Lebanese Troops Patrol Near Fatma Gate Along Border With Israel

A Lebanese task force has dispatched a flag-showing patrol along the border with Israel on Wednesday for the first time in a quarter of a century amid speculations that Lebanon would halt the Fatma Gate stone-throwing hostilities.

The U.N. and Israel have all welcomed the deployment of the 1,000-strong Lebanese task force in the Israeli-vacated zone of south Lebanon, As Safir newspaper reported Thursday.

However, Hezbollah guerrillas were allowed by the 500 Lebanese army troops and 500 policemen to maintain their border "observation posts" in line with President Emile Lahoud's insistence that Israel must be kept feeling insecure.

Meanwhile, Hezbollah guerrillas, who had spearheaded a guerrilla war to oust Israeli occupation troops from the country, removed their flags from all towns and villages that have fallen within the task force's zone of operations.

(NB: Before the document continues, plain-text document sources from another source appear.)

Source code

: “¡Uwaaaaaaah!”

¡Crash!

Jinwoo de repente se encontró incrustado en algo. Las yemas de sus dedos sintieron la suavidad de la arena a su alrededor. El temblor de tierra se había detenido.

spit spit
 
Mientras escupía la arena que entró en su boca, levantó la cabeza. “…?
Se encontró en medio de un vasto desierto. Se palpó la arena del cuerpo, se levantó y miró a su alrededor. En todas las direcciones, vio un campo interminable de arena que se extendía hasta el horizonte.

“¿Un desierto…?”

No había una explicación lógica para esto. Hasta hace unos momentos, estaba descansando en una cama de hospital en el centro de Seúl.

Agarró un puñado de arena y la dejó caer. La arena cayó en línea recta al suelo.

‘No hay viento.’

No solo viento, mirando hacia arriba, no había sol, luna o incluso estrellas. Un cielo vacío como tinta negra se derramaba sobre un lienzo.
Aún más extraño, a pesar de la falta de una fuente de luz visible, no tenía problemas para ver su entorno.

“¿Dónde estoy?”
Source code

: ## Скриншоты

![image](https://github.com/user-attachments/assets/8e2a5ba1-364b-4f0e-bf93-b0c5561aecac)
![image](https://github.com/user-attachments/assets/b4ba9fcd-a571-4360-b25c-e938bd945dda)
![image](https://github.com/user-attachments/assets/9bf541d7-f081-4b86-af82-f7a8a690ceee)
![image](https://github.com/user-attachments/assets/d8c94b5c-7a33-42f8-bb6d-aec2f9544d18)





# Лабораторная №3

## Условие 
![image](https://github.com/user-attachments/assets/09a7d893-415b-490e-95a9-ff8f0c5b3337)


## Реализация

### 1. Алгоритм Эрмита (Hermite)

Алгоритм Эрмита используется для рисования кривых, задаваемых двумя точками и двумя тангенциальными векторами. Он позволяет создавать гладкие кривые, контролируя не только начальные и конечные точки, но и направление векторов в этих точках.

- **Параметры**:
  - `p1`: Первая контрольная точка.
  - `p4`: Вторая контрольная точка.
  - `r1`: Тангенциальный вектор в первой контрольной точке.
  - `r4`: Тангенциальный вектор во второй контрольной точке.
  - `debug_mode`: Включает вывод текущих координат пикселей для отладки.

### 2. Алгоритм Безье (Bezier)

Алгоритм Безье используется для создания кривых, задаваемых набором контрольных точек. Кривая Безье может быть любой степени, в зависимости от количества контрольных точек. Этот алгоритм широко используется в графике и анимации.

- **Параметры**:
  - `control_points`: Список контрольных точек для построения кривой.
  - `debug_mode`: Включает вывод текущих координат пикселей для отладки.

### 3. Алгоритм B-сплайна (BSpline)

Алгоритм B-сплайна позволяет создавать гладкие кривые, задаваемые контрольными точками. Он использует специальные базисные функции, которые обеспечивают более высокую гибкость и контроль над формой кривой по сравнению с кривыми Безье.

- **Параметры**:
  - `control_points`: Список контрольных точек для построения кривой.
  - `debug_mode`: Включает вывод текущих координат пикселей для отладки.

Lebanese army and Internal Security Forces had been banished from the border with Israel sine the 1975 outbreak of the 15-year civil war. Israel invaded Lebanon twice, in 1978 and 1982, during the civil war to rout out Palestinian guerrillas from their main Middle East power base at the time.

A government statement in Beirut said the task force's deployment operation was completed in two hours before dawn of Wednesday.

The military portion of the task force was made up troops from the army's counter-espionage and counter-terrorism brigade along with military police and Internal Security Forces.

The task force has established command headquarters at the Christian-populated town of Marajayoun and the predominantly Shiite Muslim town of Bint Jbeil after the two-pronged push into the region. Some 640 soldiers and policemen took up positions in Marajayoun and 340 in Bint Jbeil.

Once the stationing process was completed, the force dispatched a patrol near the Fatma Gate, where the Lebanese have been stoning Israeli troops and farmers almost daily since the withdrawal on May 24, An Nahar and As Safir newspapers said.

Some of the Israeli soldiers watching the deployment operation came out from their steel-fortified border positions and waved to the task force patrolmen, who totally ignored the welcome gesture, As Safir paper said.

Israeli army maintained mechanized patrols along the entire border area to monitor the Lebanese task force deployment, complete with a camera-equipped spy balloon over the northernmost Israeli settlement of Metullah.

The Israeli government said that it hoped the task force deployment would soon bring the Fatma Gate hostilities to an end.